Mechanistic Insights
The success of TTVA relies on the ability of the device to cinch the annulus and bring the leaflets closer together. A large septolateral gap or an eccentric jet indicates a degree of anatomical distortion that annuloplasty alone may not be able to overcome. The inclusion of annular diameters in the modified score captures the ‘burden’ of dilatation that the device must counteract.
Study Limitations
Despite the promising results, the study has limitations. It was retrospective in nature and focused on tertiary centers with high procedural volumes, which may limit the generalizability of the success rates to lower-volume centers.
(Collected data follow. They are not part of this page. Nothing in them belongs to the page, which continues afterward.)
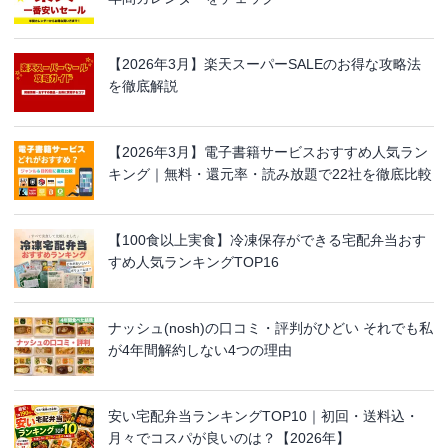
【2026年3月】楽天スーパーSALEのお得な攻略法
を徹底解説
【2026年3月】電子書籍サービスおすすめ人気ラン
キング｜無料・還元率・読み放題で22社を徹底比較
【100食以上実食】冷凍保存ができる宅配弁当おす
すめ人気ランキングTOP16
ナッシュ(nosh)の口コミ・評判がひどい それでも私
が4年間解約しない4つの理由
安い宅配弁当ランキングTOP10｜初回・送料込・
月々でコスパが良いのは？【2026年】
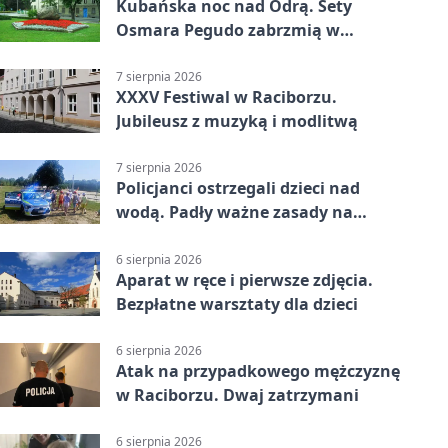
Kubańska noc nad Odrą. Sety
Osmara Pegudo zabrzmią w
Raciborzu
7 sierpnia 2026
XXXV Festiwal w Raciborzu.
Jubileusz z muzyką i modlitwą
7 sierpnia 2026
Policjanci ostrzegali dzieci nad
wodą. Padły ważne zasady na
wakacje
6 sierpnia 2026
Aparat w ręce i pierwsze zdjęcia.
Bezpłatne warsztaty dla dzieci
6 sierpnia 2026
Atak na przypadkowego mężczyznę
w Raciborzu. Dwaj zatrzymani
6 sierpnia 2026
Furthermore, while the GLIDE score focuses on echocardiographic parameters, other factors such as right ventricular function and pulmonary artery pressures also play a role in long-term clinical success and were not the primary focus of this scoring system.
Conclusion: Moving Toward Anatomical Precision
The validation of the GLIDE score in TTVA represents a milestone in the standardization of tricuspid interventions. By providing a clear, evidence-based framework for assessing anatomical suitability, the GLIDE score helps bridge the gap between diagnostic imaging and procedural outcomes. The further enhancement of the score through the inclusion of annular diameters highlights the importance of matching the right tool to the right anatomical challenge. As transcatheter tricuspid therapies continue to evolve, such scoring systems will be indispensable for optimizing patient outcomes and ensuring the efficient use of healthcare resources in the management of complex heart valve disease.
References
1. Althoff J, Mehrkens D, Rudolph F, et al. GLIDE Score is associated with procedural success in patients undergoing direct transcatheter tricuspid valve annuloplasty. Eur Heart J Cardiovasc Imaging. 2025; doi:10.1093/ehjci/jeaf338.
2. Lurz P, Stephan T, Besler C, et al. Transcatheter Edge-to-Edge Repair for Tricuspid Regurgitation. JACC: Cardiovascular Interventions. 2021.
3. Hahn RT, Nabauer M, Zuber M, et al. Intraprocedural Imaging of Transcatheter Tricuspid Valve Interventions. JACC: Cardiovascular Imaging. 2019.